• DATA UNDER STUDY

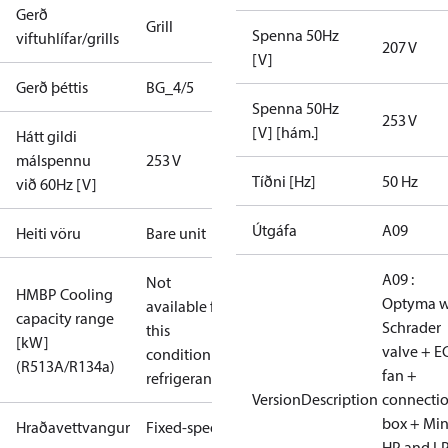
Gerð
Grill
Spenna 50Hz
viftuhlífar/grills
207 V
[V]
Gerð þéttis
BG_4/5
Spenna 50Hz
253 V
[V] [hám.]
Hátt gildi
málspennu
253 V
Tíðni [Hz]
50 Hz
við 60Hz [V]
Útgáfa
A09
Heiti vöru
Bare unit
A09 :
Not
HMBP Cooling
Optyma w
available for
capacity range
Schrader
this
[kW]
valve + E
condition /
(R513A/R134a)
fan +
refrigerant
VersionDescription
connecti
box + Mi
Hraðavettvangur
Fixed-speed
HP and L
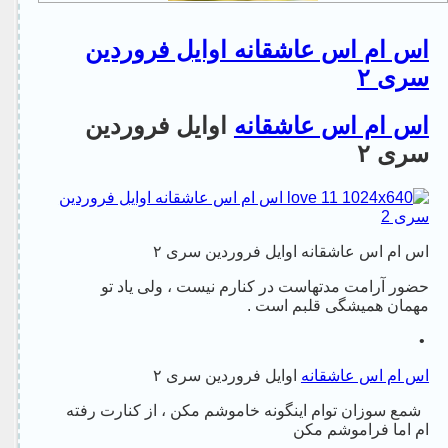
اس ام اس عاشقانه اوایل فروردین
سری ۲
اس ام اس عاشقانه
اوایل فروردین
سری ۲
اس ام اس عاشقانه اوایل فروردین سری ۲
حضور آرامت مدتهاست در کنارم نیست ، ولی یاد تو
مهمان همیشگی قلبم است .
•
اس ام اس عاشقانه
اوایل فروردین سری ۲
شمع سوزان توام اینگونه خاموشم مکن ، از کنارت رفته
ام اما فراموشم مکن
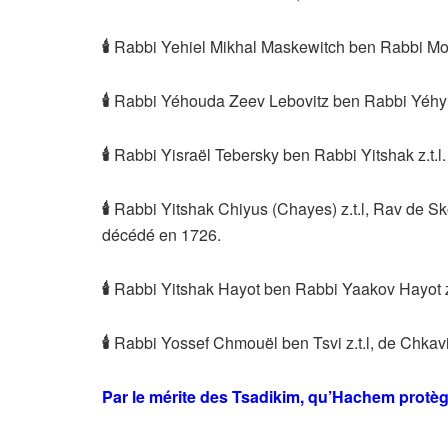
🕯
Rabbi Yehiel Mikhal Maskewitch ben Rabbi Mor
🕯
Rabbi Yéhouda Zeev Lebovitz ben Rabbi Yéhyie
🕯
Rabbi Yisraël Tebersky ben Rabbi Yitshak z.t.l
🕯
Rabbi Yitshak Chiyus (Chayes) z.t.l, Rav de S
décédé en 1726.
🕯
Rabbi Yitshak Hayot ben Rabbi Yaakov Hayot z.
🕯
Rabbi Yossef Chmouël ben Tsvi z.t.l, de Chkavi
Par le mérite des Tsadikim, qu’Hachem protèg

• DESCRIPTION OF THE TASK
Type the entries again verbatim. Drop the images.

• RESPONSE AREA
Gerð
Grill
Spenna 50Hz
viftuhlífar/grills
207 V
[V]
Gerð þéttis
BG_4/5
Spenna 50Hz
253 V
[V] [hám.]
Hátt gildi
málspennu
253 V
Tíðni [Hz]
50 Hz
við 60Hz [V]
Útgáfa
A09
Heiti vöru
Bare unit
A09 :
Not
HMBP Cooling
Optyma w
available for
capacity range
Schrader
this
[kW]
valve + E
condition /
(R513A/R134a)
fan +
refrigerant
VersionDescription
connecti
box + Mi
Hraðavettvangur
Fixed-speed
HP and L
اس ام اس عاشقانه اوایل فروردین
سری ۲
اس ام اس عاشقانه
اوایل فروردین
سری ۲
اس ام اس عاشقانه اوایل فروردین سری ۲
حضور آرامت مدتهاست در کنارم نیست ، ولی یاد تو
مهمان همیشگی قلبم است .
•
اس ام اس عاشقانه
اوایل فروردین سری ۲
شمع سوزان توام اینگونه خاموشم مکن ، از کنارت رفته
ام اما فراموشم مکن
🕯
Rabbi Yehiel Mikhal Maskewitch ben Rabbi Mor
🕯
Rabbi Yéhouda Zeev Lebovitz ben Rabbi Yéhyie
🕯
Rabbi Yisraël Tebersky ben Rabbi Yitshak z.t.l
🕯
Rabbi Yitshak Chiyus (Chayes) z.t.l, Rav de S
décédé en 1726.
🕯
Rabbi Yitshak Hayot ben Rabbi Yaakov Hayot z.
🕯
Rabbi Yossef Chmouël ben Tsvi z.t.l, de Chkavi
Par le mérite des Tsadikim, qu’Hachem protèg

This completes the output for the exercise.